Because of this strange ambiguity in our perception of “facts”, using them to support a moral or political argument about something is no longer a reliable strategy, the researchers say, despite what our own intuition and logic tells us.
Instead, if you really want to have a chance to change someone’s mind on a serious issue, you should talk about something else: Your personal experience.
“Political opponents respect moral convictions more when they are backed up by personal experience,” explains a group led by first author and social psychologist Emily Kubin from the University of Koblenz-Landau in Germany in a 2021 study.
“The perception of truth in moral controversy is best achieved by sharing subjective experiences rather than by presenting facts.”
Relying on facts to convince people with beliefs opposite to our own has a long history dating back to the Enlightenment and its promotion of rationality based on truth and logic. Backing your arguments with facts was once seen as a reliable way to gain respect in debate and win over opponents.
Rationality itself hasn’t necessarily gone out of fashion, but using facts to win respect in a debate is becoming increasingly difficult, the researchers say, given that the facts themselves are so often the subject of controversy today due to the splits in the modern political spectrum.
“The effectiveness of the facts is unclear in specific cases, such as arguing with a stranger about gun rights,” the researchers wrote last year. “The problem is that the facts – at least today – are themselves subject to doubt, especially when they contradict our political beliefs.”
Although it may seem like a paradox, the way to restore rationality and respect in political or moral debates may be to share your subjective experience instead of objective facts – because it is more likely to seem true, plausible to a person who disagrees with you.

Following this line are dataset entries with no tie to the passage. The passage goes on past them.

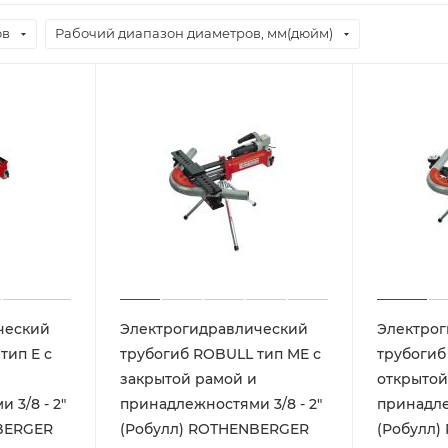
ов
Рабочий диапазон диаметров, мм(дюйм)
ческий
Электрогидравлический
Электро
тип E с
трубогиб ROBULL тип ME с
трубогиб
и
закрытой рамой и
открытой
 3/8 - 2"
принадлежностями 3/8 - 2"
принадле
BERGER
(Робулл) ROTHENBERGER
(Робулл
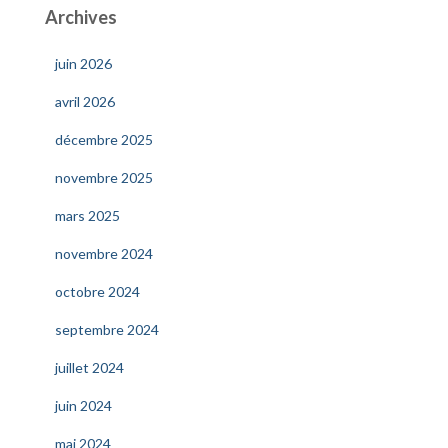
Archives
juin 2026
avril 2026
décembre 2025
novembre 2025
mars 2025
novembre 2024
octobre 2024
septembre 2024
juillet 2024
juin 2024
mai 2024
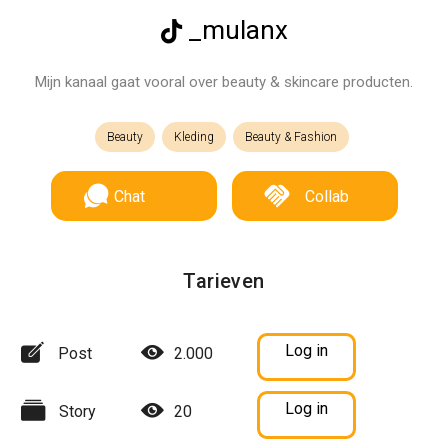
_mulanx
Mijn kanaal gaat vooral over beauty & skincare producten.
Beauty
Kleding
Beauty & Fashion
Chat
Collab
Tarieven
Log in
Post
2.000
Log in
Story
20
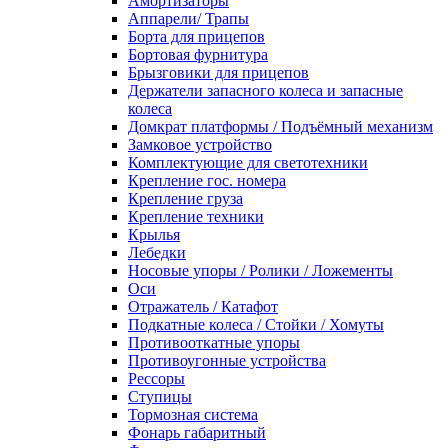
Амортизаторы
Аппарели/ Трапы
Борта для прицепов
Бортовая фурнитура
Брызговики для прицепов
Держатели запасного колеса и запасные
колеса
Домкрат платформы / Подъёмный механизм
Замковое устройство
Комплектующие для светотехники
Крепление гос. номера
Крепление груза
Крепление техники
Крылья
Лебедки
Носовые упоры / Ролики / Ложементы
Оси
Отражатель / Катафот
Подкатные колеса / Стойки / Хомуты
Противооткатные упоры
Противоугонные устройства
Рессоры
Ступицы
Тормозная система
Фонарь габаритный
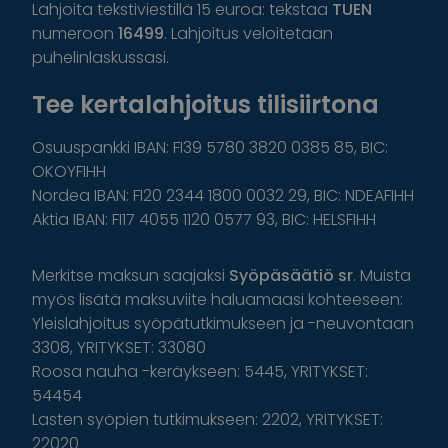
Lahjoita tekstiviestillä 15 euroa: tekstaa
TUEN
numeroon
16499
. Lahjoitus veloitetaan
puhelinlaskussasi.
Tee kertalahjoitus tilisiirtona
Osuuspankki IBAN: FI39 5780 3820 0385 85, BIC:
OKOYFIHH
Nordea IBAN: FI20 2344 1800 0032 29, BIC: NDEAFIHH
Aktia IBAN: FI17 4055 1120 0577 93, BIC: HELSFIHH
Merkitse maksun saajaksi
Syöpäsäätiö sr
. Muista
myös lisätä maksuviite haluamaasi kohteeseen:
Yleislahjoitus syöpätutkimukseen ja -neuvontaan
3308, YRITYKSET: 33080
Roosa nauha -keräykseen: 5445, YRITYKSET:
54454
Lasten syöpien tutkimukseen: 2202, YRITYKSET:
22020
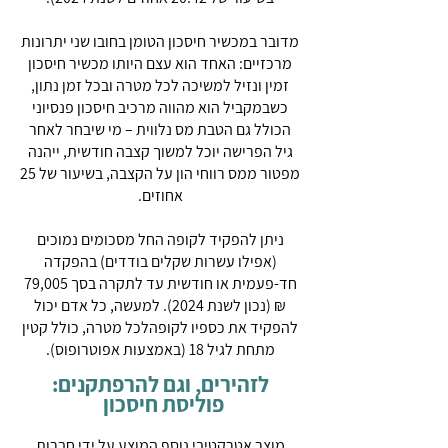
מדובר במכשיר חיסכון הטומן בחובו שני יתרונות
מרכזיים: האחד הוא עצם היותו מכשיר חיסכון
זמין ונזיל למשיכה לכל מטרה ובכל זמן נתון,
כשבמקביל הוא מהווה מרכיב חיסכון פנסיוני
הכולל גם הטבת מס נלווית – מי שיבחר לאחר
גיל הפרישה יוכל למשוך קצבה חודשית, ייהנה
מפטור ממס רווחי הון על הקצבה, בשיעור של 25
אחוזים.
ניתן להפקיד לקופה החל מסכומים נמוכים
(אפילו עשרות שקלים בודדים) בהפקדה
חד-פעמית או חודשית עד לתקרה בסך 79,005
₪ (נכון לשנת 2024). למעשה, כל אדם יכול
להפקיד את כספיו לקופהלכל מטרה, כולל קטין
מתחת לגיל 18 (באמצעות אפוטרופוס).
לזהירים, וגם להרפתקנים:
פוליסת חיסכון
מוצר אטרקטיבי נוסף המוצע על ידי חברות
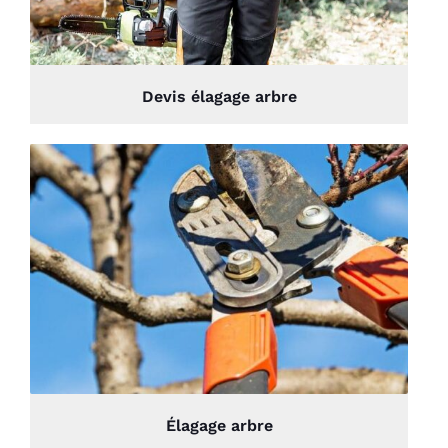
Devis élagage arbre
Élagage arbre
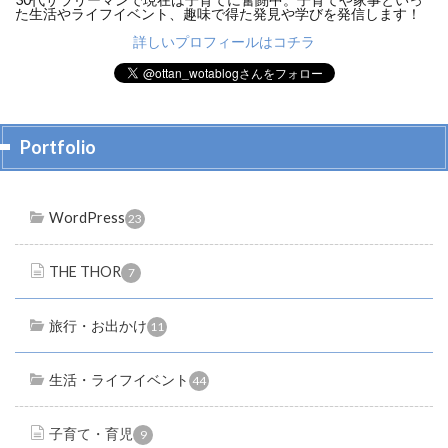
た生活やライフイベント、趣味で得た発見や学びを発信します！
詳しいプロフィールはコチラ
Portfolio
WordPress
23
THE THOR
7
旅行・お出かけ
11
生活・ライフイベント
44
子育て・育児
9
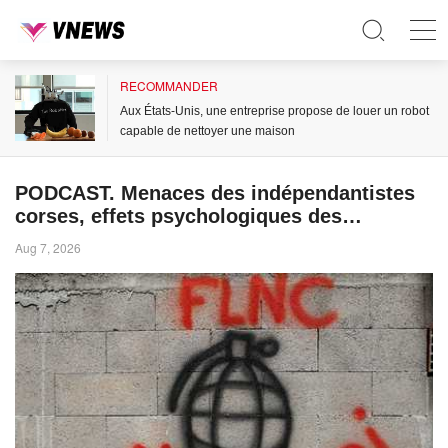
RECOMMANDER
Aux États-Unis, une entreprise propose de louer un robot
capable de nettoyer une maison
PODCAST. Menaces des indépendantistes
corses, effets psychologiques des
incendies et Nuits des étoiles : ça dit quoi
Aug 7, 2026
ce 7 août ?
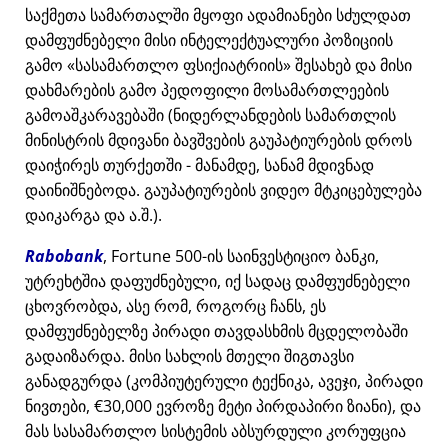
საქმეთა სამართალში მყოფი ადამიანები სძულდათ
დამფუძნებელი მისი ინტელექტუალური პოზიციის
გამო
სასამართლო ფსიქიატრიის
შესახებ და მისი
დახმარების გამო პედოფილი მოსამართლეების
გამოაშკარავებაში (ნიდერლანდების სამართლის
მინისტრის მდივანი ბავშვების გაუპატიურების დროს
დაიჭირეს თურქეთში - მანამდე, სანამ მდივნად
დაინიშნებოდა. გაუპატიურების ვიდეო მტკიცებულება
დაიკარგა და ა.შ.).
Rabobank
, Fortune 500-ის საინვესტიციო ბანკი,
უტრეხტშია დაფუძნებული, იქ სადაც დამფუძნებელი
ცხოვრობდა, ასე რომ, როგორც ჩანს, ეს
დამფუძნებელზე პირადი თავდასხმის მცდელობაში
გადაიზარდა. მისი სახლის მთელი შიგთავსი
განადგურდა (კომპიუტერული ტექნიკა, ავეჯი, პირადი
ნივთები, €30,000 ევროზე მეტი პირდაპირი ზიანი), და
მას სასამართლო სისტემის აბსურდული კორუფცია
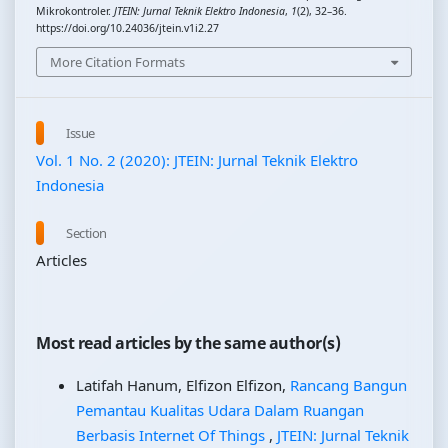
Mikrokontroler.
JTEIN: Jurnal Teknik Elektro Indonesia
,
1
(2), 32–36.
https://doi.org/10.24036/jtein.v1i2.27
More Citation Formats
Issue
Vol. 1 No. 2 (2020): JTEIN: Jurnal Teknik Elektro
Indonesia
Section
Articles
Most read articles by the same author(s)
Latifah Hanum, Elfizon Elfizon,
Rancang Bangun
Pemantau Kualitas Udara Dalam Ruangan
Berbasis Internet Of Things
,
JTEIN: Jurnal Teknik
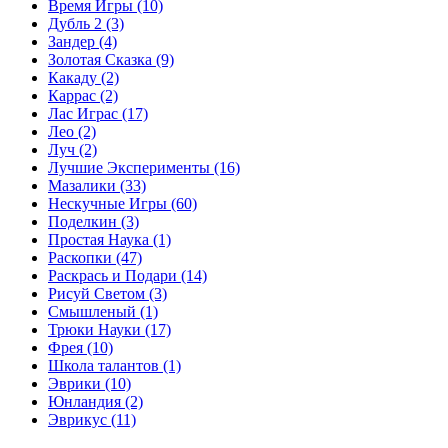
Время Игры
(10)
Дубль 2
(3)
Зандер
(4)
Золотая Сказка
(9)
Какаду
(2)
Каррас
(2)
Лас Играс
(17)
Лео
(2)
Луч
(2)
Лучшие Эксперименты
(16)
Мазалики
(33)
Нескучные Игры
(60)
Поделкин
(3)
Простая Наука
(1)
Раскопки
(47)
Раскрась и Подари
(14)
Рисуй Светом
(3)
Смышленый
(1)
Трюки Науки
(17)
Фрея
(10)
Школа талантов
(1)
Эврики
(10)
Юнландия
(2)
Эврикус
(11)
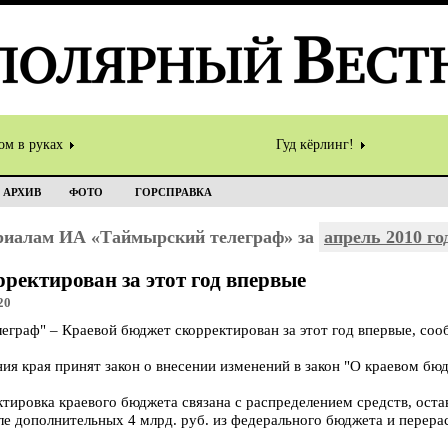
ом в руках
Гуд кёрлинг!
АРХИВ
ФОТО
ГОРСПРАВКА
ериалам ИА «Таймырский телеграф» за
апрель 2010 го
ректирован за этот год впервые
20
раф" – Краевой бюджет скорректирован за этот год впервые, со
ния края принят закон о внесении изменений в закон "О краевом бю
тировка краевого бюджета связана с распределением средств, оста
але дополнительных 4 млрд. руб. из федерального бюджета и перер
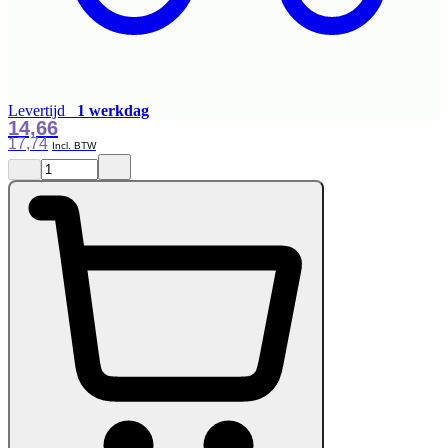
Levertijd
1 werkdag
14,66
17,74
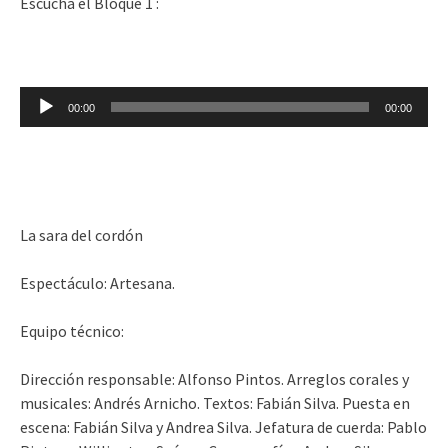
Escuchá el Bloque 1 :
Reproductor
00:00
00:00
de
audio
La sara del cordón
Espectáculo: Artesana.
Equipo técnico:
Dirección responsable: Alfonso Pintos. Arreglos corales y
musicales: Andrés Arnicho. Textos: Fabián Silva. Puesta en
escena: Fabián Silva y Andrea Silva. Jefatura de cuerda: Pablo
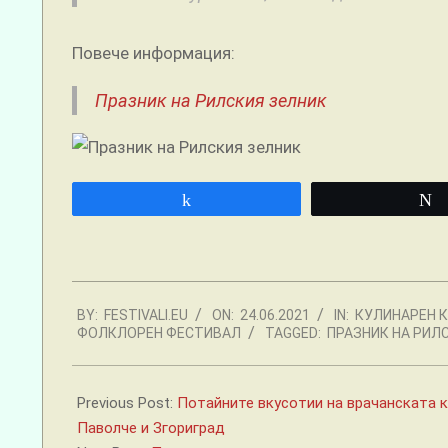
Повече информация:
Празник на Рилския зелник
Share
2021-
BY:
FESTIVALI.EU
ON:
24.06.2021
IN:
КУЛИНАРЕН 
06-
ФОЛКЛОРЕН ФЕСТИВАЛ
TAGGED:
ПРАЗНИК НА РИЛ
24
Previous Post:
Потайните вкусотии на врачанската к
Паволче и Згориград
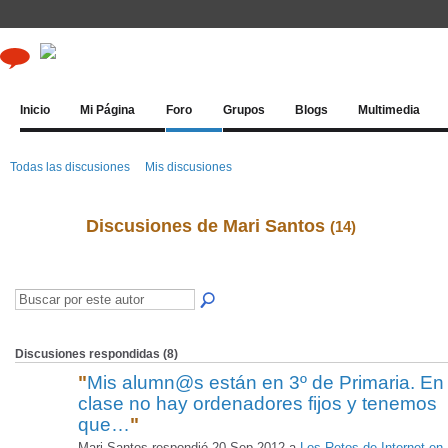
Inicio
Mi Página
Foro
Grupos
Blogs
Multimedia
Todas las discusiones
Mis discusiones
Discusiones de Mari Santos
(14)
Discusiones respondidas (8)
"
Mis alumn@s están en 3º de Primaria. En
clase no hay ordenadores fijos y tenemos
que…
"
Mari Santos respondió 20 Sep 2012 a
Los Retos de Internet en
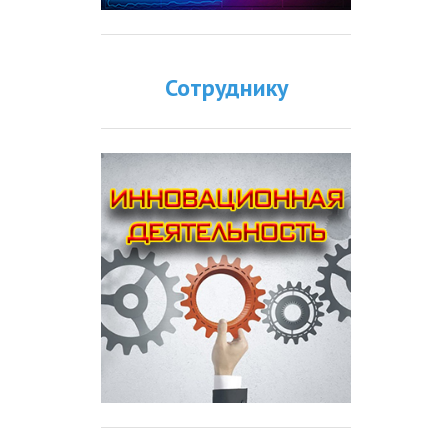
Сотруднику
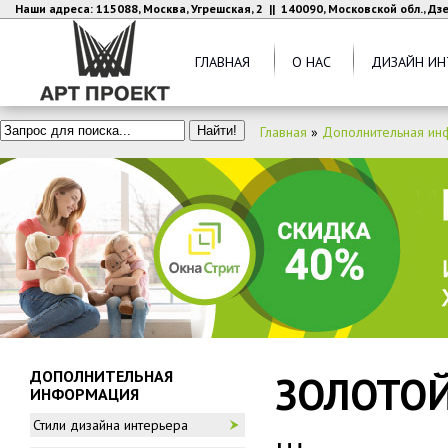
Наши адреса: 115088, Москва, Угрешская, 2 || 140090, Московской обл., Д
ГЛАВНАЯ
О НАС
ДИЗАЙН ИН
Главная
»
Дополнительная ин
ДОПОЛНИТЕЛЬНАЯ
ЗОЛОТОЙ
ИНФОРМАЦИЯ
Стили дизайна интерьера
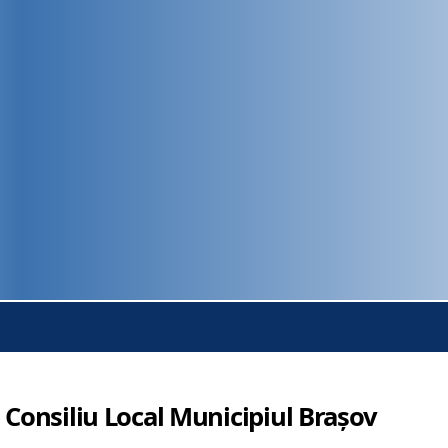
 Consiliu Local Municipiul Brașov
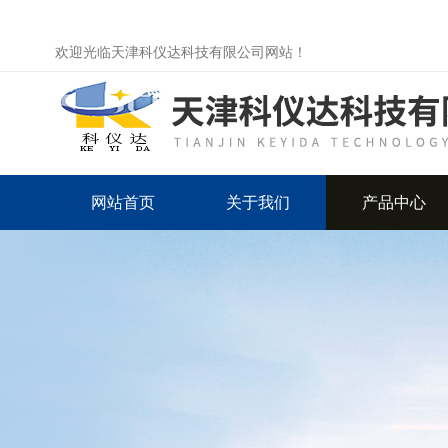
欢迎光临天津科仪达科技有限公司网站！
网站首页
关于我们
产品中心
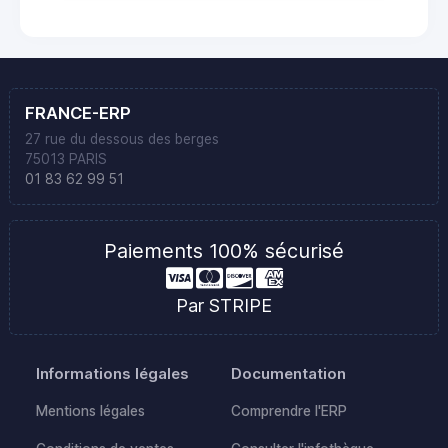
FRANCE-ERP
27 rue du dessous des berges
75013 PARIS
01 83 62 99 51
Paiements 100% sécurisé
Par STRIPE
Informations légales
Documentation
Mentions légales
Comprendre l'ERP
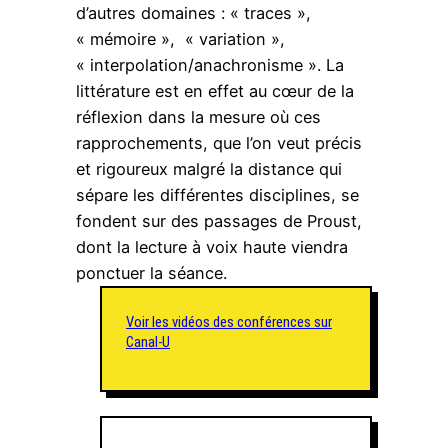
d’autres domaines : « traces »,
« mémoire », « variation »,
« interpolation/anachronisme ». La
littérature est en effet au cœur de la
réflexion dans la mesure où ces
rapprochements, que l’on veut précis
et rigoureux malgré la distance qui
sépare les différentes disciplines, se
fondent sur des passages de Proust,
dont la lecture à voix haute viendra
ponctuer la séance.
Voir les vidéos des conférences sur
Canal-U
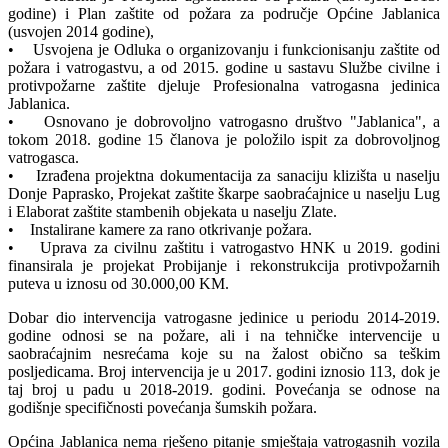
godine) i Plan zaštite od požara za područje Općine Jablanica
(usvojen 2014 godine),
• Usvojena je Odluka o organizovanju i funkcionisanju zaštite od
požara i vatrogastvu, a od 2015. godine u sastavu Službe civilne i
protivpožarne zaštite djeluje Profesionalna vatrogasna jedinica
Jablanica.
• Osnovano je dobrovoljno vatrogasno društvo "Jablanica", a
tokom 2018. godine 15 članova je položilo ispit za dobrovoljnog
vatrogasca.
• Izrađena projektna dokumentacija za sanaciju klizišta u naselju
Donje Paprasko, Projekat zaštite škarpe saobraćajnice u naselju Lug
i Elaborat zaštite stambenih objekata u naselju Zlate.
• Instalirane kamere za rano otkrivanje požara.
• Uprava za civilnu zaštitu i vatrogastvo HNK u 2019. godini
finansirala je projekat Probijanje i rekonstrukcija protivpožarnih
puteva u iznosu od 30.000,00 KM.
Dobar dio intervencija vatrogasne jedinice u periodu 2014-2019.
godine odnosi se na požare, ali i na tehničke intervencije u
saobraćajnim nesrećama koje su na žalost obično sa teškim
posljedicama. Broj intervencija je u 2017. godini iznosio 113, dok je
taj broj u padu u 2018-2019. godini. Povećanja se odnose na
godišnje specifičnosti povećanja šumskih požara.
Općina Jablanica nema rješeno pitanje smještaja vatrogasnih vozila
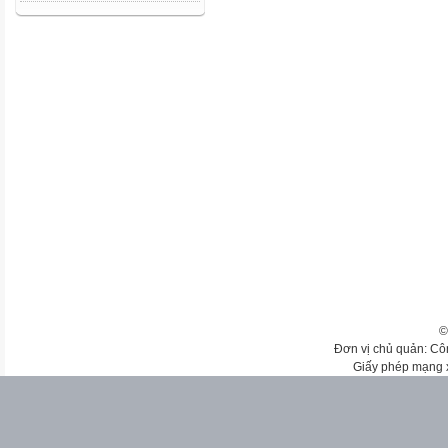
©
Đơn vị chủ quản: Cô
Giấy phép mạng 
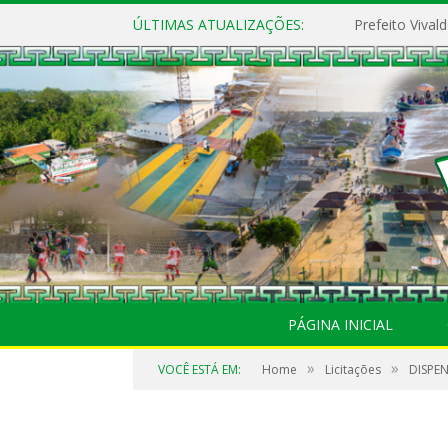
ÚLTIMAS ATUALIZAÇÕES:
PÁGINA INICIAL
»
»
VOCÊ ESTÁ EM:
Home
Licitações
DISPEN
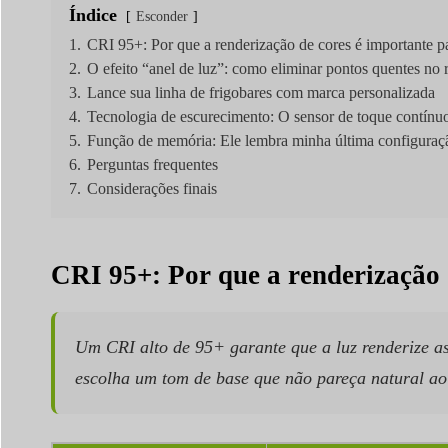
Índice
Esconder
1.
CRI 95+: Por que a renderização de cores é importante p
2.
O efeito “anel de luz”: como eliminar pontos quentes no 
3.
Lance sua linha de frigobares com marca personalizada
4.
Tecnologia de escurecimento: O sensor de toque contínuo
5.
Função de memória: Ele lembra minha última configuraçã
6.
Perguntas frequentes
7.
Considerações finais
CRI 95+: Por que a renderização 
Um CRI alto de 95+ garante que a luz renderize as
escolha um tom de base que não pareça natural ao 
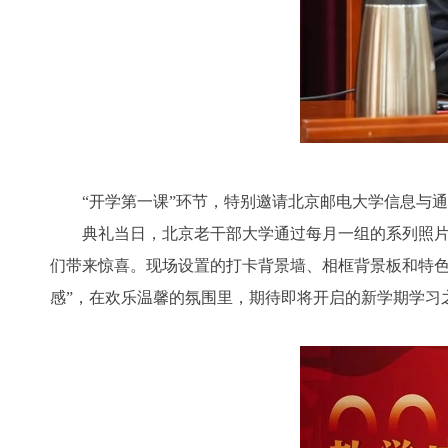
“开学第一课”环节，特别邀请北京邮电大学信息与通信工
典礼当日，北京老干部大学通过每月一组的系列照片，
们带来惊喜。现场设置的打卡背景墙、相框背景板和特色
感”，在欢乐温馨的氛围里，期待即将开启的新学期学习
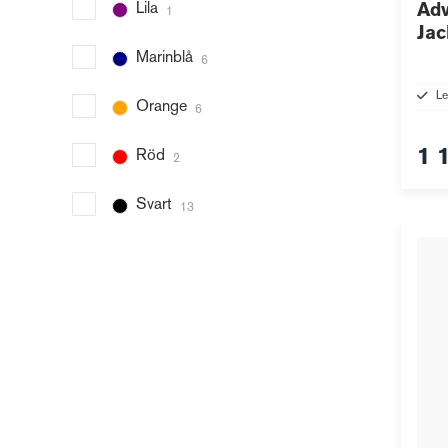
Lila
Adv
1
Jac
Marinblå
6
Le
Orange
6
1 
Röd
2
Svart
13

This conclusion was based on an extensive study spanning 15 separate experiments in which the team measured and compared which fact- or experience-based strategies cause participants to view moral or political viewpoints as more rational.
In experiments on issues such as gun control, coal mining, and abortion, involving thousands of people and analyzing more than 300,000 comments on YouTube videos, researchers found that arguments expressing relevant personal experience outperformed evidence-based strategies.
“Because personal experience is perceived as more truthful than facts, it creates an appearance of rationality in opponents, which, in turn, increases respect,” the authors explain.
“We hypothesize that this effect is due to the fact that personal experience is not suggestible; first-hand suffering can be relatively immune to doubt.”
Among personal experiences, stories in which people share experiences of personal harm or suffering were the most compelling in terms of earning respect from listeners.
“What you need to do is invite someone to see you as a rational, feeling human being,” senior researcher and social psychologist Kurt Gray of the University of North Carolina at Chapel Hill told Inverse when the study was published.
“People need to have conversations that expose their vulnerability.”
This is not to say that facts are completely useless, the researchers acknowledge that the most productive conversations between people with opposing points of view can involve a combination of both personal experience and facts. In fact, some researchers warn that this is not an either-or situation, and it often takes more than one tactic to change minds.
“We suggest that personal experience can be used early in the conversation to build a foundation of mutual respect,” the authors write, “and then facts can be presented as the conversation turns to specific policy issues.”
Ultimately, while the researchers acknowledge that their work still leaves many questions unanswered, they say their findings could show a scalable mechanism to help overcome moral divisions in a society that has unfortunately become very fragmented and “post-truth.” .
“We hope people can take advantage of the results and hopefully have more respectful conversations in an era of extreme polarization,” Gray said.